TEXT BLOCK —
BEGIN
# may be a stupid question



## Chinadog (Sep 14, 2009)

What kind of buckskins are there? Ive seen a few yellow with a black mask (or tan I mean) what bloodlines usually carry those color traits? Or is it just gamedogs in general?


----------



## 10616 (Oct 18, 2009)

............


----------



## kimber (Dec 27, 2009)

Buckskin is mainly an ADBA _color name _and any cream, blonde or yellowish color would be called this in the ADBA registry. In ADBA my 'creams' are registered as buckskin. In UKC my creams are registered as "creams" ~~because I like the name better than buckskin. :roll: I own rednose lines.


----------



## GTR (Mar 5, 2010)

Vegas, He's buckskin/Red Nose


----------



## MISSAPBT (May 10, 2009)

kyzabitch was a very light buckskin. this is her at 5 months i think


----------



## Chinadog (Sep 14, 2009)

omg very nice puppies! I thought buckskins had the black mask and eye liner though?


----------



## MISSAPBT (May 10, 2009)

Hmm no i think it is just a coat colour. ill go google and find out


----------



## MISSAPBT (May 10, 2009)

this is all i could find 
Buckskin - A light bay color; a pale fawn or wheaten


----------



## kimber (Dec 27, 2009)
END
DATASET EXCERPTS —
BEGIN
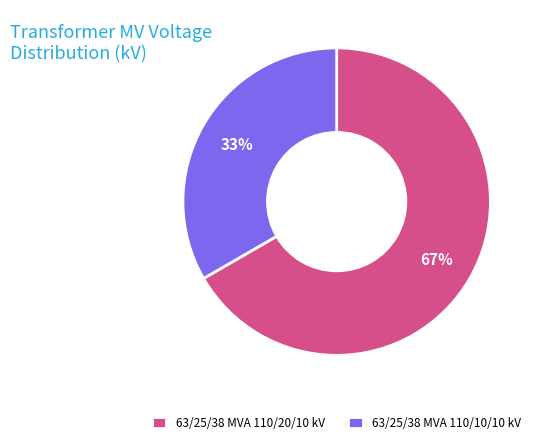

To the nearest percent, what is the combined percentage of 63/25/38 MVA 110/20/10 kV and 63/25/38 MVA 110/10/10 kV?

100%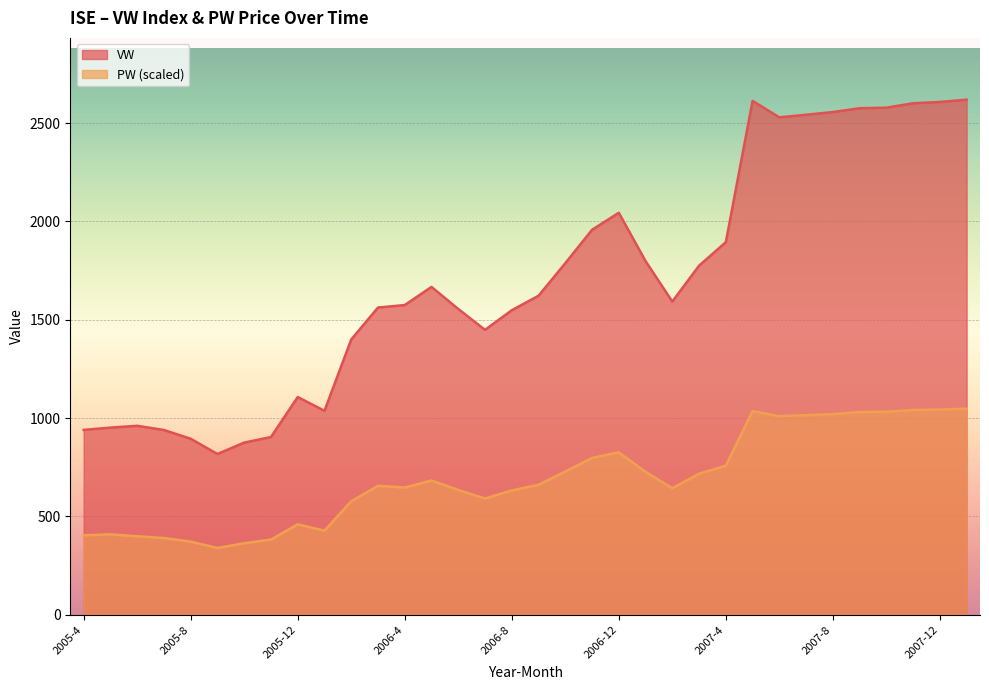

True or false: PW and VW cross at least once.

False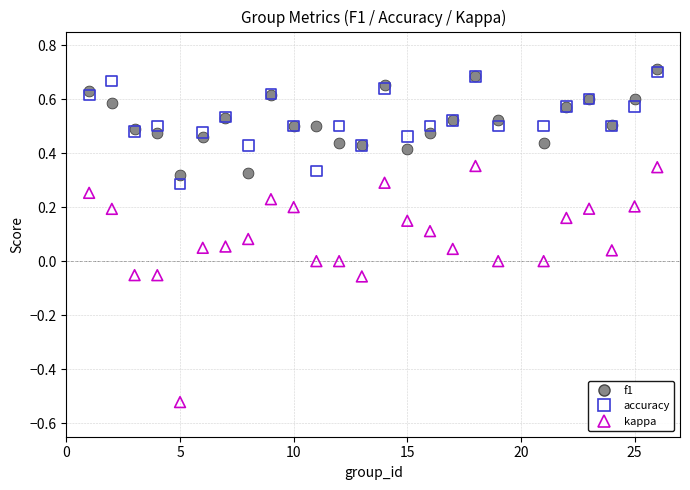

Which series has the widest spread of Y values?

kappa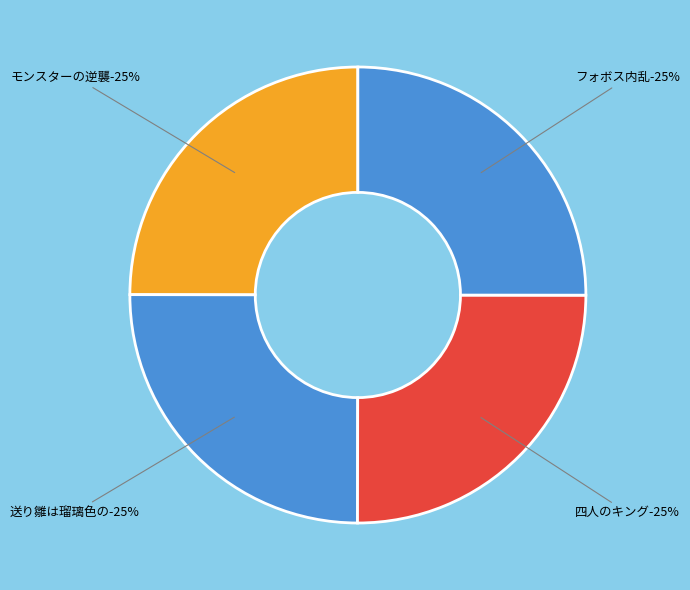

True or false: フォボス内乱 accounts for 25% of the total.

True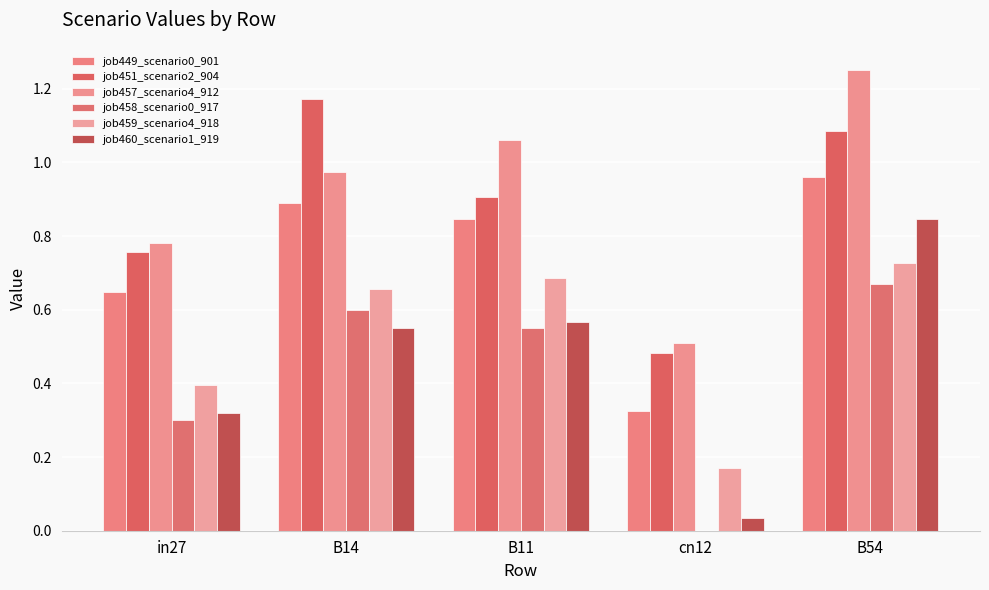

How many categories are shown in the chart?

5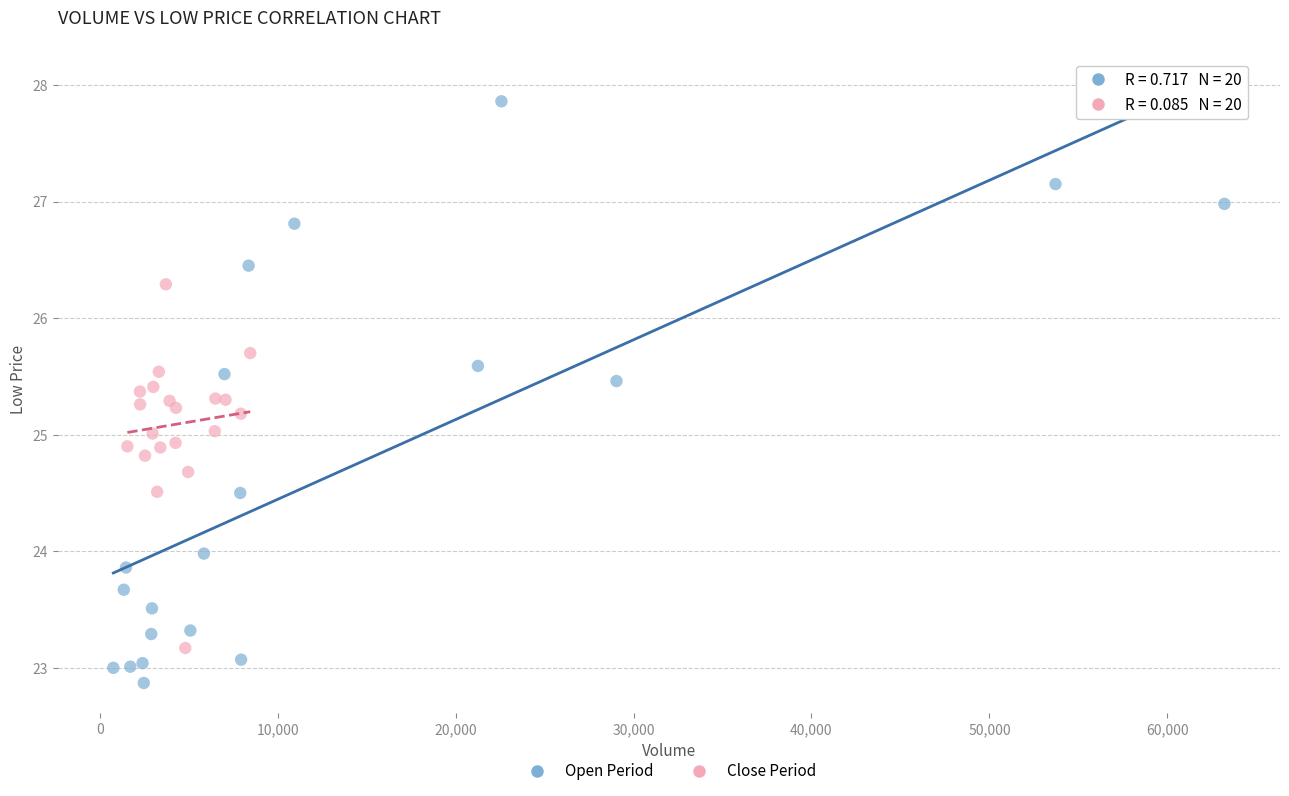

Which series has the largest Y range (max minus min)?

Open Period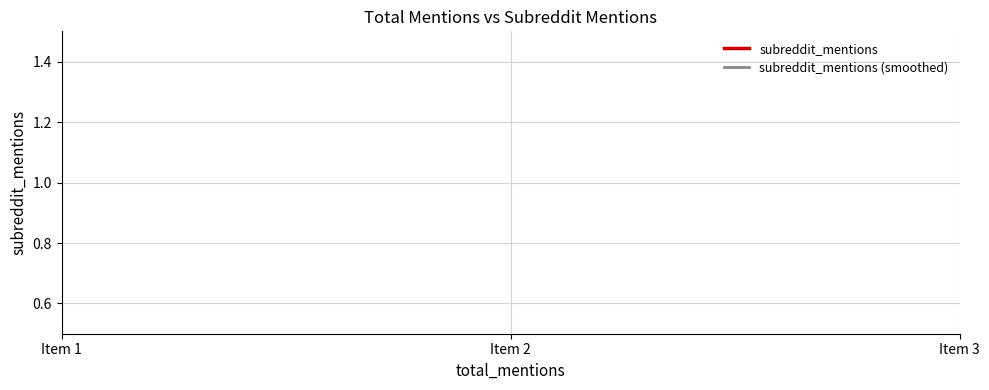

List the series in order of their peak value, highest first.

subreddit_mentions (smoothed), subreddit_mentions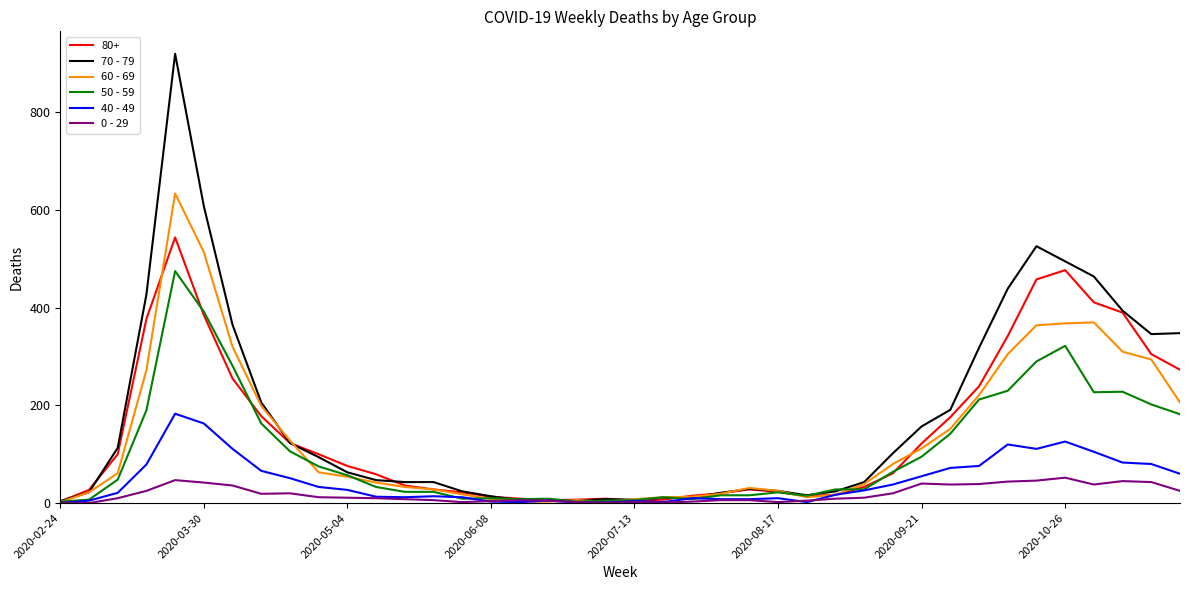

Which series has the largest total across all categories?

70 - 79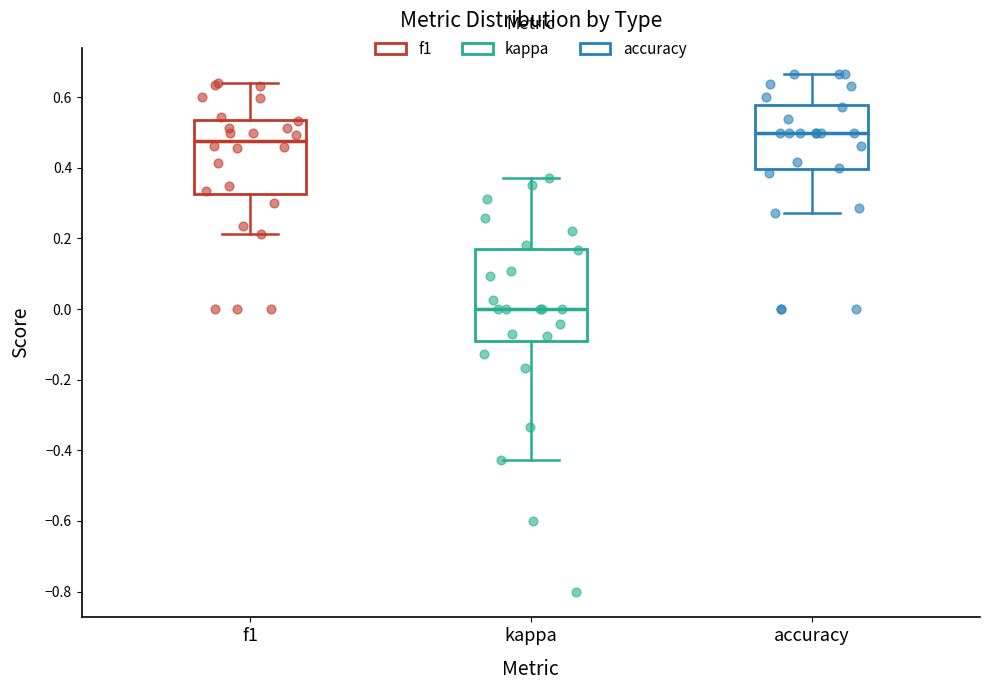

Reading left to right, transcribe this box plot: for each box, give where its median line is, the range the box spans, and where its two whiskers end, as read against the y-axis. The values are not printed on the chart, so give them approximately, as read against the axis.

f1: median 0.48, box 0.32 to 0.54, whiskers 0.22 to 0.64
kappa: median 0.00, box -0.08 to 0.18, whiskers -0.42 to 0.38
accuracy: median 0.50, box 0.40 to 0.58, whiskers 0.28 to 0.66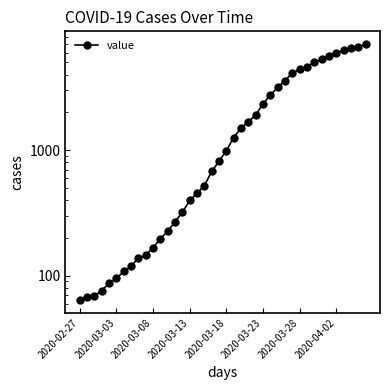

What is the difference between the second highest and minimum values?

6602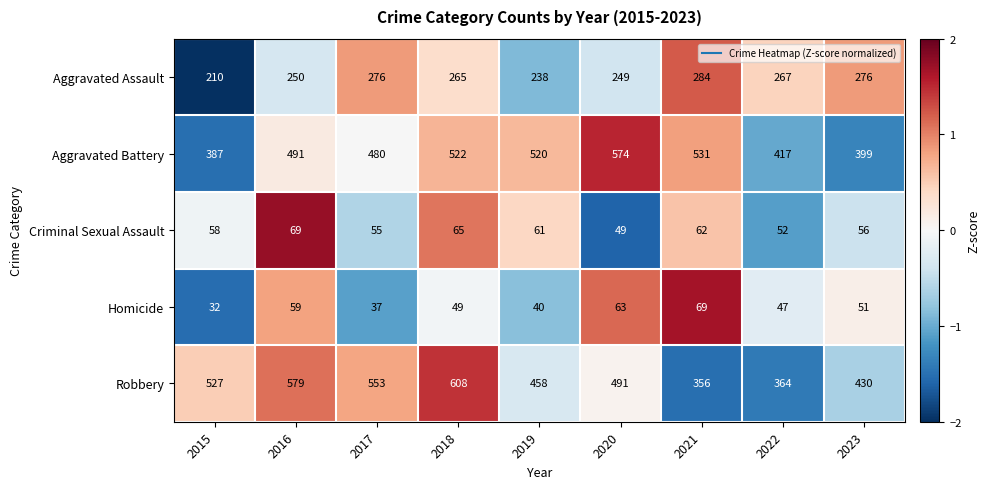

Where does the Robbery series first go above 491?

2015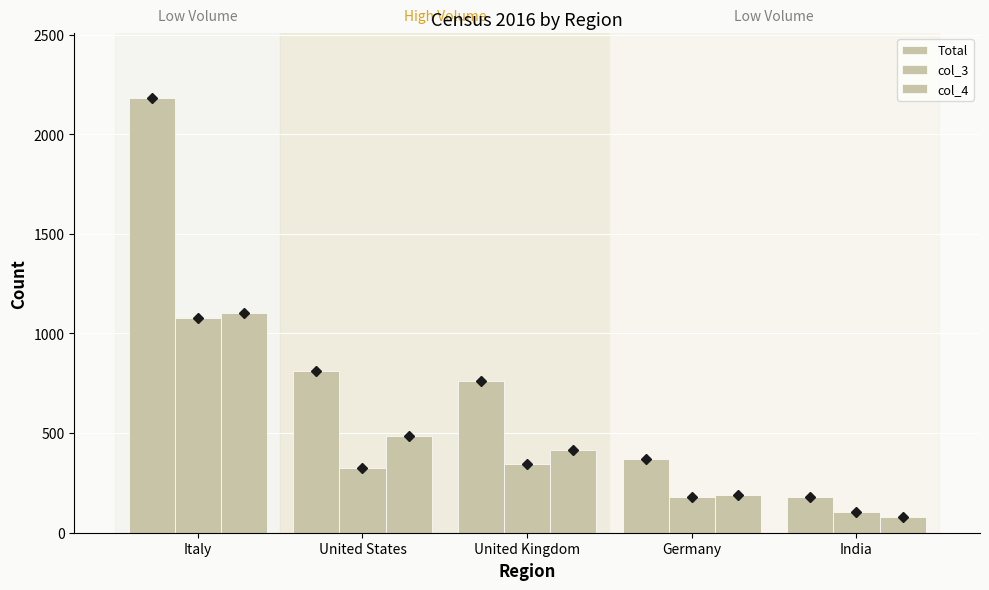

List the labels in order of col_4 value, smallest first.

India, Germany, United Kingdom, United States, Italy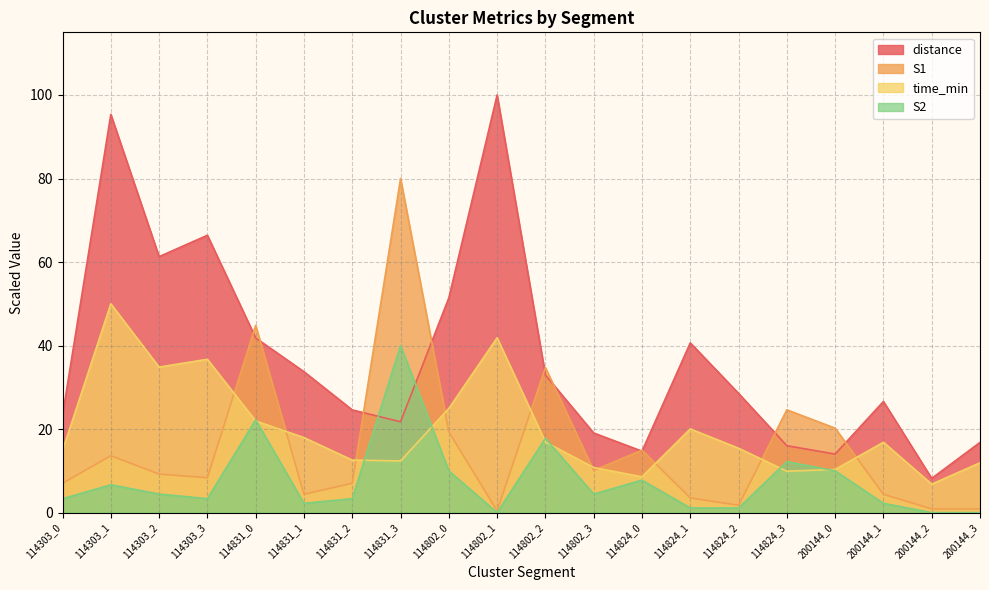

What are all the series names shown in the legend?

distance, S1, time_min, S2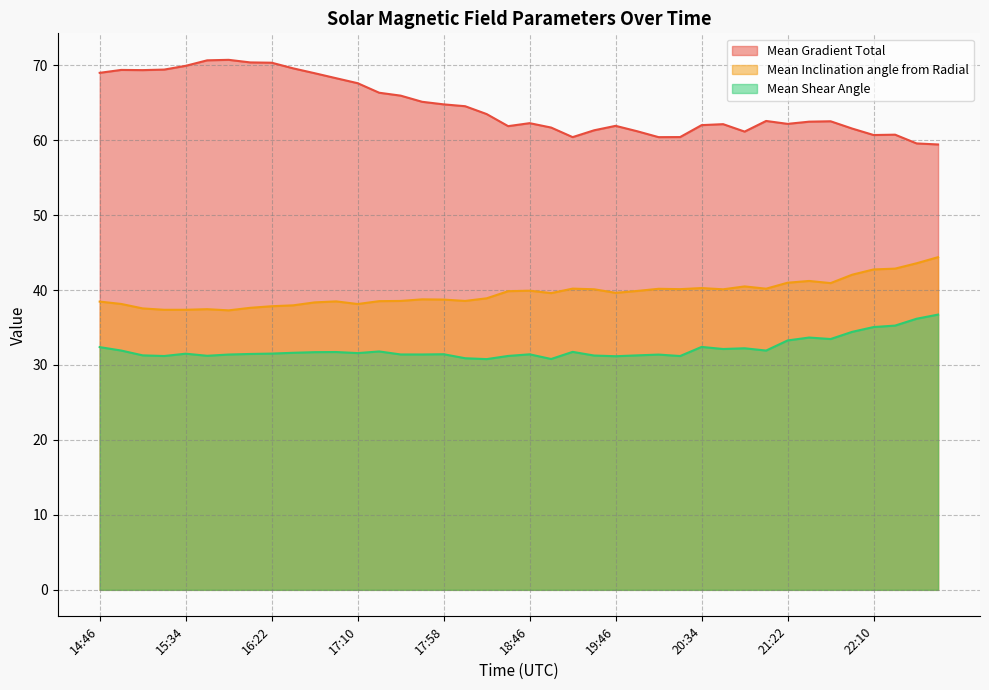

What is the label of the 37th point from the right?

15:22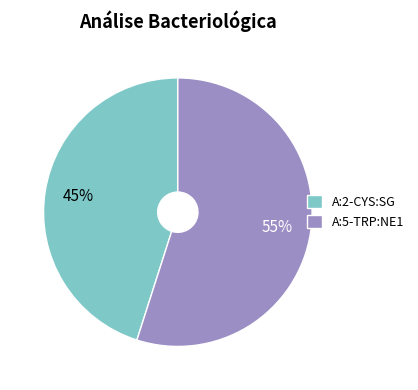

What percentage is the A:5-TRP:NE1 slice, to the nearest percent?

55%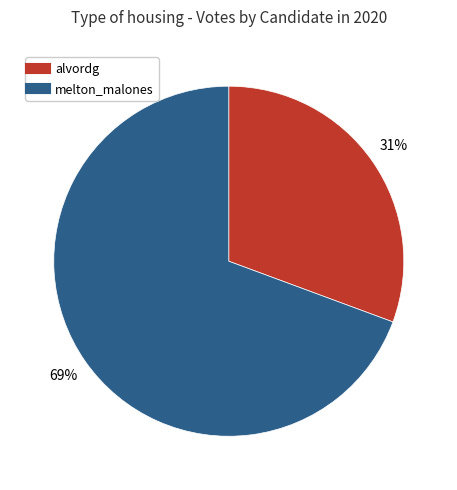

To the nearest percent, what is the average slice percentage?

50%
END
AIM OF THE TASK — Quote exactly the part of the buckskin forum thread above that begins with "# may be a stupid" and ends with "gamedogs in general?".

TASK RESULT —
# may be a stupid question



## Chinadog (Sep 14, 2009)

What kind of buckskins are there? Ive seen a few yellow with a black mask (or tan I mean) what bloodlines usually carry those color traits? Or is it just gamedogs in general?